Уединились мы на кухне после того, как отсидели с родителями, и Татьяна мне говорит, вплотную так — небушко так и полощется у самого моего носа:
— Ну, как личная жизнь?
— Никак, — отвечаю. — Не видишь что ли этих, что за дверью, возможно, подслушивают? С ними не жизнь, а сплошное жертвоприношение.
— Кто чем жертвует?
— Я. Собой.
— А зачем?
— Деться некуда.
— Но у тебя же есть вторая квартира.
— На мать записанная, а значит, будет проверять, что в холодильнике, сколько раз в туалет сходила.

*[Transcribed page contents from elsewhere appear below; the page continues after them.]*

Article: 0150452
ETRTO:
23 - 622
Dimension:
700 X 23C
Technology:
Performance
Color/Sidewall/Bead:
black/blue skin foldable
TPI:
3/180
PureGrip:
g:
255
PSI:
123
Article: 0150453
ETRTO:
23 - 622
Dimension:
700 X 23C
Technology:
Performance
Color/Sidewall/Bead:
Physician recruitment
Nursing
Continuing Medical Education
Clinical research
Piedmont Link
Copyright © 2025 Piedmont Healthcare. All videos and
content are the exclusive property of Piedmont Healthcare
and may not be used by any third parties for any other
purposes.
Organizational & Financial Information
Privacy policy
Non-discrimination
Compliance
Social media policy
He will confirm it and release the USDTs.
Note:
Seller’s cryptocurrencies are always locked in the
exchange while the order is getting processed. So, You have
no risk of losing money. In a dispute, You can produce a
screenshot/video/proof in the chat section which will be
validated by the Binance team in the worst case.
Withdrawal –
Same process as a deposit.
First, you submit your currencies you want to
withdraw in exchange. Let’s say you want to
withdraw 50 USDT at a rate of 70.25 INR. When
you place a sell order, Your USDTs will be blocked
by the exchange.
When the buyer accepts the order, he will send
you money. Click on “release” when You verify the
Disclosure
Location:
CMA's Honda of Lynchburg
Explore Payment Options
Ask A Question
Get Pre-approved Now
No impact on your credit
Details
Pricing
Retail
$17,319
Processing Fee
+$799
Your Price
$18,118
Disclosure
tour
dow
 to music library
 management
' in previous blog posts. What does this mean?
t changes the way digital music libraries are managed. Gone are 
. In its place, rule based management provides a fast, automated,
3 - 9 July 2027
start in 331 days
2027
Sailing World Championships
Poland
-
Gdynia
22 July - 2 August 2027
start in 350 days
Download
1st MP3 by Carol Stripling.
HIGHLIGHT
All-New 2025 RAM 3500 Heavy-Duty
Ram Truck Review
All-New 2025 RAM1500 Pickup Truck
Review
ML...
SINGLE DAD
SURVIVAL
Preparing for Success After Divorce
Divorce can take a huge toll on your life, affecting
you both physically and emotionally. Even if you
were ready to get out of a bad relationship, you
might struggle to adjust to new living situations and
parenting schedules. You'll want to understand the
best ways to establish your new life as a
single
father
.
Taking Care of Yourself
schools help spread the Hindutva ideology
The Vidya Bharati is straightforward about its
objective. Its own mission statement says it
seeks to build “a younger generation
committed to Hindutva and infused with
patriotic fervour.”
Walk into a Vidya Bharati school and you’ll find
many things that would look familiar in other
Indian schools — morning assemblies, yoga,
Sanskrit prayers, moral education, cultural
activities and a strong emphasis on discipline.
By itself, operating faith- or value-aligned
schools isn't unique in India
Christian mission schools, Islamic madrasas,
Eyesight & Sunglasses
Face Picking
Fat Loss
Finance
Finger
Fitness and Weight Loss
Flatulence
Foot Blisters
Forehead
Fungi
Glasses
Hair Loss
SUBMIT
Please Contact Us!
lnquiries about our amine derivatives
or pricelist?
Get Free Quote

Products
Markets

— Значит, встанешь с ножом у двери и не впустишь. Пусть приходят на правах званных гостей, пока не научатся вежливости.
— А деньги брать где? Нету работы.
— И долго ты собираешься жертвовать?
— Ну хорошо, жила я один раз на второй квартире, жила. Целых четыре месяца. Квартира-то коммунальная. Соседи за мной досмотр вели по всем пунктам и этим докладывали. Но неплохо, честно говоря, было. А потом пришел отец и сказал: "Хватит, пойдешь обратно".
— И ты пошла? Господи, ты что — чемодан?
— Соскучилась я по ним.
— Господи ты Боже мой, я и от любви вселенской задыхаясь не пошла бы по указке! Ну какая может любовь остаться при таком обращении?
— То, из чего я состою… Понимаешь, я не могу их сильно обидеть.